=== Selected excerpt ===

From the following example, I think it is correct to say that String
defines a monoid under the concatenation operation since it is an associative binary operation and String
happens to have an identity element which is an empty string ""
.
scala> ("" + "Jane") + "Doe" == "" + ("Jane" + "Doe")
res0: Boolean = true
From the various texts I have been reading on the subject lately, it seems that the correct use of the term monoid is that the monoid is actually a combination of both the type (in this case String
) and an instance of some monoid type which defines the operation and identity element.
For example, here is a theoretical Monoid
type and a concrete instance of it as seems to be commonly defined in various books/articles:-
trait Monoid[A] {
def op(a1: A, a2: A): A
def zero: A
}
val stringMonoid = new Monoid[String] {
def op(a1: String, a2: String) = a1 + a2
val zero = ""
}
I know that we do not need trait Monoid[A]
nor stringMonoid
to be defined in the core (Scala, or rather Java) library to support my REPL output and that the example is just a tool to understand the abstract concept of a monoid.

=== Recorded information ===

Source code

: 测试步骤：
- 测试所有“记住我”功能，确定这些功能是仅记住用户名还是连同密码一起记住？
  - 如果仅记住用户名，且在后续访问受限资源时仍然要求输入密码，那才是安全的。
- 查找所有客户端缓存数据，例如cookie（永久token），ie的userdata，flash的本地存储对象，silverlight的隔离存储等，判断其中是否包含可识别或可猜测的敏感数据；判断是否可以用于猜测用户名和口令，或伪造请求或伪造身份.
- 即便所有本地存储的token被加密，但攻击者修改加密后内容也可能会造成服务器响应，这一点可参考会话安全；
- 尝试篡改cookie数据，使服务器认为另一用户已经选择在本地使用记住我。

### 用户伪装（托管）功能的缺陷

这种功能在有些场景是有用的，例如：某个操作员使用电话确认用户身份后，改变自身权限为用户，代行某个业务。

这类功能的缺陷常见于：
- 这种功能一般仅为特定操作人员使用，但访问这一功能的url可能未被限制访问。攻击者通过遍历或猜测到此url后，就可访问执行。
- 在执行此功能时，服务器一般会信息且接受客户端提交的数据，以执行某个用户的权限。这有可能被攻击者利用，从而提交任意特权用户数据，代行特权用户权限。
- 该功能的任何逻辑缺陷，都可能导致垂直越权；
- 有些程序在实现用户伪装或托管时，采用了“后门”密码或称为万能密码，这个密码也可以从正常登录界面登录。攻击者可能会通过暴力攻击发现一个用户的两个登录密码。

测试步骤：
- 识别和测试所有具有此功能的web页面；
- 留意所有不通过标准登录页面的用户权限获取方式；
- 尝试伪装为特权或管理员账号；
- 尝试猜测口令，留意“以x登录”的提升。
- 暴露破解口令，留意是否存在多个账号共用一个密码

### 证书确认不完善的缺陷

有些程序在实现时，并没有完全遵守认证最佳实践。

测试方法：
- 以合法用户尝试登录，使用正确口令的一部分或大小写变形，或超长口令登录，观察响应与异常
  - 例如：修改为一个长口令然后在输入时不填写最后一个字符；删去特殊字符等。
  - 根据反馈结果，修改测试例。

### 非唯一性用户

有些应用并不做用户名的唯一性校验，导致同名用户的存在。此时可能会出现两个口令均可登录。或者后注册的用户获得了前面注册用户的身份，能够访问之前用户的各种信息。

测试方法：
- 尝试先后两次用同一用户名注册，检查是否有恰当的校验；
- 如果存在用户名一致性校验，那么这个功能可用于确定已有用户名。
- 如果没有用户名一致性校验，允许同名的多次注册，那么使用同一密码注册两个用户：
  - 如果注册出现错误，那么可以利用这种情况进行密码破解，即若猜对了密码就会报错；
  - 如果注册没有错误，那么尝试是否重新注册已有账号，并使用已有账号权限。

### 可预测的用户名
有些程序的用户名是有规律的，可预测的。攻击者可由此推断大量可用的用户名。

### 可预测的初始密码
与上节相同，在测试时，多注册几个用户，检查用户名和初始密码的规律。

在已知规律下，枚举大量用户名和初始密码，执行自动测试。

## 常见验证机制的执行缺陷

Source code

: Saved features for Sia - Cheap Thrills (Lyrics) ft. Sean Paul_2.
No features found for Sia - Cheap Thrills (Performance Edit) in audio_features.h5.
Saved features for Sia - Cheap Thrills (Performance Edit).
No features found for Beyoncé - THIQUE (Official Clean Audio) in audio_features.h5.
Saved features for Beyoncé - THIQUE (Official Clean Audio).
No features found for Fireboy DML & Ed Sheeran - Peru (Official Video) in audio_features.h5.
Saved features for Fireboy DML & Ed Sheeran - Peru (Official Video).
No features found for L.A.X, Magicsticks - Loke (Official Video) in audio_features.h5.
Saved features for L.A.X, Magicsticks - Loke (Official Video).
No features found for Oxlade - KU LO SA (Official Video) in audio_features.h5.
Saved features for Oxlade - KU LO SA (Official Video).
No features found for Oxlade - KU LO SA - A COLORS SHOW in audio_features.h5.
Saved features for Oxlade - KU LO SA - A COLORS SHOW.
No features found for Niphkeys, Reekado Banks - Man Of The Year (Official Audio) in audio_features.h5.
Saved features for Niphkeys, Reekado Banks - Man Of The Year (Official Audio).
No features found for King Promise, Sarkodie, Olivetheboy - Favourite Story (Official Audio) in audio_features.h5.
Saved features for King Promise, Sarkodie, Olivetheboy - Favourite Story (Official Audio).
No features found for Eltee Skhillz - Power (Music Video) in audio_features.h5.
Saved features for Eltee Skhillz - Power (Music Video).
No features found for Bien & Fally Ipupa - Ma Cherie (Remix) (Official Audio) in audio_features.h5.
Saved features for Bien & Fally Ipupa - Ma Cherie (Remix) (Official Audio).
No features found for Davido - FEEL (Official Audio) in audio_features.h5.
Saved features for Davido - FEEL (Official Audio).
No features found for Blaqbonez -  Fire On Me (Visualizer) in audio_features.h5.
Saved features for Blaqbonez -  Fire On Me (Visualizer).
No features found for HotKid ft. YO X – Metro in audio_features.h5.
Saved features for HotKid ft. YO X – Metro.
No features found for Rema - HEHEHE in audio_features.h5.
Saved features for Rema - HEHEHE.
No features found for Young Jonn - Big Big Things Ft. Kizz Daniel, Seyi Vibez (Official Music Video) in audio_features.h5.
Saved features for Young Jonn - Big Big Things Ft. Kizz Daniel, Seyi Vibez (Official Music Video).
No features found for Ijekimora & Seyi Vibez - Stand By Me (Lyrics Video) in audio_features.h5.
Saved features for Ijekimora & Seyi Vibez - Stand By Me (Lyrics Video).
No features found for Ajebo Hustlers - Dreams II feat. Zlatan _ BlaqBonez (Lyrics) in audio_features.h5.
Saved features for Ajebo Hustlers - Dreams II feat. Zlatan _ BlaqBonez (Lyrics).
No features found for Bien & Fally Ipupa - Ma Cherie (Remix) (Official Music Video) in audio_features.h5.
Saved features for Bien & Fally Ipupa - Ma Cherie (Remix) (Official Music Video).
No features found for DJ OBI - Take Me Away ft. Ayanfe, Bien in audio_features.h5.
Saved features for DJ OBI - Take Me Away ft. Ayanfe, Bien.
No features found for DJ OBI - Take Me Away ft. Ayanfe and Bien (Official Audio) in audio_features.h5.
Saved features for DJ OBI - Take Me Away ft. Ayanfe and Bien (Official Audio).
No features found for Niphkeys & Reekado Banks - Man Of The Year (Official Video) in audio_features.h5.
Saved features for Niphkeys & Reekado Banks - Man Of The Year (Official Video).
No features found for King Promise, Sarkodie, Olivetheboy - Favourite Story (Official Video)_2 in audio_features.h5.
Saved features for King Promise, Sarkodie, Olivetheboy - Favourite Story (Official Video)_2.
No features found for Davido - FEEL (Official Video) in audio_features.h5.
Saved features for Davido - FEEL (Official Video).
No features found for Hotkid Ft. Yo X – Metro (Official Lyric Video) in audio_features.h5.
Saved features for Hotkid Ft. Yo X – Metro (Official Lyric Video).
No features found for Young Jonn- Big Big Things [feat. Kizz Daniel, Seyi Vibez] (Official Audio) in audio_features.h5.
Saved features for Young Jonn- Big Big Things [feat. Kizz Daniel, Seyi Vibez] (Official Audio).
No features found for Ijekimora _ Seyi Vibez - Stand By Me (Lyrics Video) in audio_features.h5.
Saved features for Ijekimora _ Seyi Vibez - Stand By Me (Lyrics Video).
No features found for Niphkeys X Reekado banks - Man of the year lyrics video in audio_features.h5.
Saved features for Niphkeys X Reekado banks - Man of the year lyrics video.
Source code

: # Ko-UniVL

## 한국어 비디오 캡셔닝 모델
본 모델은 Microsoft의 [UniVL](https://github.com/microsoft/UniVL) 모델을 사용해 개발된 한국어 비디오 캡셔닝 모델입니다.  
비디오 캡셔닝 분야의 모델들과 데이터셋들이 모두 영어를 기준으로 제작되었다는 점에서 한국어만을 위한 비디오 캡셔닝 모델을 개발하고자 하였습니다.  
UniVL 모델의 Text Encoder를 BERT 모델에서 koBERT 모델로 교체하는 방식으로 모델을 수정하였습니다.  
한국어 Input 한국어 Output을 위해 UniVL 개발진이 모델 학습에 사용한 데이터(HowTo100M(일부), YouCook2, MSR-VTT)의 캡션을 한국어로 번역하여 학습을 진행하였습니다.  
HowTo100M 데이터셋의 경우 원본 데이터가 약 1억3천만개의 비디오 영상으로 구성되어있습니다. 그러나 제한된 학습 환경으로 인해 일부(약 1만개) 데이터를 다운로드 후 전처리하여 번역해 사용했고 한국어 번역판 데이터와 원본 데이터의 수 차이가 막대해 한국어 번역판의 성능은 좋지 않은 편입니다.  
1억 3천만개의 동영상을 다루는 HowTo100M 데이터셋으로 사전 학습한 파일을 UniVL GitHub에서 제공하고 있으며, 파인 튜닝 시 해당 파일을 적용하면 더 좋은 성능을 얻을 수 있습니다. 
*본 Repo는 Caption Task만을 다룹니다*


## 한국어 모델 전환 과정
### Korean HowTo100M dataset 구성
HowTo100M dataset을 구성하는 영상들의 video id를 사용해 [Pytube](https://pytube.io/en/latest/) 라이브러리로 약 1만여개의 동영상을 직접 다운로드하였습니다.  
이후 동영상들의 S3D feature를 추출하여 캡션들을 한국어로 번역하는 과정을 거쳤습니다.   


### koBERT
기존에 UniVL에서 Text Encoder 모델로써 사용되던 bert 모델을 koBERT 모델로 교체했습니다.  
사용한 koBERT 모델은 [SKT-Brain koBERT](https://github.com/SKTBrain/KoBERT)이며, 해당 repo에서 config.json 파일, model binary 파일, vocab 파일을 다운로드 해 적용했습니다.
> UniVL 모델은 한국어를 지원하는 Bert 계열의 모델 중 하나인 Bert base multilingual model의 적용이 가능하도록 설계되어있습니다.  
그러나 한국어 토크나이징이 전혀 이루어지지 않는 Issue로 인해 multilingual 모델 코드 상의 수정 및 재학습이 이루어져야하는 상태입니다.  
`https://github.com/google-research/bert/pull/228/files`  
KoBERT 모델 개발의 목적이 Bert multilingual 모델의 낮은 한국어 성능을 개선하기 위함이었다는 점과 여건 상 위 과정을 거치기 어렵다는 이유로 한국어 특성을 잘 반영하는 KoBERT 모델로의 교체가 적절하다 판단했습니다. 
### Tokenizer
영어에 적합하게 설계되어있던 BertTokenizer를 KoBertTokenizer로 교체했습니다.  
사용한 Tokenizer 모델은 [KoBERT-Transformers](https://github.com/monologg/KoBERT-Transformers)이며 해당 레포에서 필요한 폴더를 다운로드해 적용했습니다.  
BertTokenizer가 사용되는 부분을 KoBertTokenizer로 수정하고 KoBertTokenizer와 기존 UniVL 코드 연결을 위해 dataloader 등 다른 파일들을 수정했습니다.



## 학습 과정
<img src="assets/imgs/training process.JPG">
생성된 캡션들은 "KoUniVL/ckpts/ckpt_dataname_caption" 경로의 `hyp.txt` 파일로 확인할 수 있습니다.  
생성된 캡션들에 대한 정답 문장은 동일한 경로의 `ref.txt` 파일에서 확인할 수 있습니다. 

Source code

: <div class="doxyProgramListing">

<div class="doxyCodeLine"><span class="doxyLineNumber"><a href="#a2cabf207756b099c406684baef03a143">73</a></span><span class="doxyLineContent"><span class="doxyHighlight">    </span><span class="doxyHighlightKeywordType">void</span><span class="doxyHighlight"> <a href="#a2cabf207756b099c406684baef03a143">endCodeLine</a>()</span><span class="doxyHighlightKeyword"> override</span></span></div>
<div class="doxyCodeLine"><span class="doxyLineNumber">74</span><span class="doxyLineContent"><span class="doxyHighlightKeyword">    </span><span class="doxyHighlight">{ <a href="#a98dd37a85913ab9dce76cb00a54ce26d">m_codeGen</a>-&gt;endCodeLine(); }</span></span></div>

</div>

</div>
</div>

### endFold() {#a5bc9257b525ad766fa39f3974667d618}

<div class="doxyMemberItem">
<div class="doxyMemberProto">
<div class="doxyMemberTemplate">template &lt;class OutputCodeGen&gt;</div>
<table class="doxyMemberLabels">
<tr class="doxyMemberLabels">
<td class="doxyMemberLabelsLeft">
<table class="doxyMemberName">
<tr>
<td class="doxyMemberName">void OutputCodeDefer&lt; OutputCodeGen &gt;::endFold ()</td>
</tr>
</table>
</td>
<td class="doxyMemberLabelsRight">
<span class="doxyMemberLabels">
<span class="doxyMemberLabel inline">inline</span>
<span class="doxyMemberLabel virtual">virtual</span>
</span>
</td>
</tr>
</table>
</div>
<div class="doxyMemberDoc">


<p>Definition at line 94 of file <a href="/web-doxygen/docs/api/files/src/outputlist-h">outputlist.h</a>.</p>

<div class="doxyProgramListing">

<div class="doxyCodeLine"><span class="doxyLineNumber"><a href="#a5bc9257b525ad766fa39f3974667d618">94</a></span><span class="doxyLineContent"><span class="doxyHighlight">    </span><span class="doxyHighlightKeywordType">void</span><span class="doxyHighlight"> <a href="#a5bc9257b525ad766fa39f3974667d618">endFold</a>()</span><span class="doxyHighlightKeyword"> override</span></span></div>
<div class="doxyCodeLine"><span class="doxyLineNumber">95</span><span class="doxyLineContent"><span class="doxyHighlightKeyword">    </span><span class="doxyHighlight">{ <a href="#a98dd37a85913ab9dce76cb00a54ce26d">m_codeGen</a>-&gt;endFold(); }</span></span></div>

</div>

===

_Task instructions_.
a – Update the monoid text by copying everything from "res0: Boolean = true" down to "and identity element.", with "texts" changed to "sources".
b – Continue the text about String as a monoid in Scala from where it stops.
The rows are separate material and have no connection to the text on String as a monoid.

_Responses to the exercise_.
a –
res0: Boolean = true
From the various sources I have been reading on the subject lately, it seems that the correct use of the term monoid is that the monoid is actually a combination of both the type (in this case String
) and an instance of some monoid type which defines the operation and identity element.

b –
My issue (and I am very possibly thinking about it way too much) is the purist definition. I know that the underlying java.lang.String
(or rather StringBuilder
) already defines the associative operation, but I do not think that there is an explicit definition of the identity element (in this case just an empty string ""
) defined anywhere.
Question:-
Is String
a monoid under the concatenation operation implicitly, just because we happen to know that using an empty string ""
provides the identity? Or is it that an explicit definition of the identity element for a type is unnecessary for it to be classed as a monoid (under a particular associative binary operation).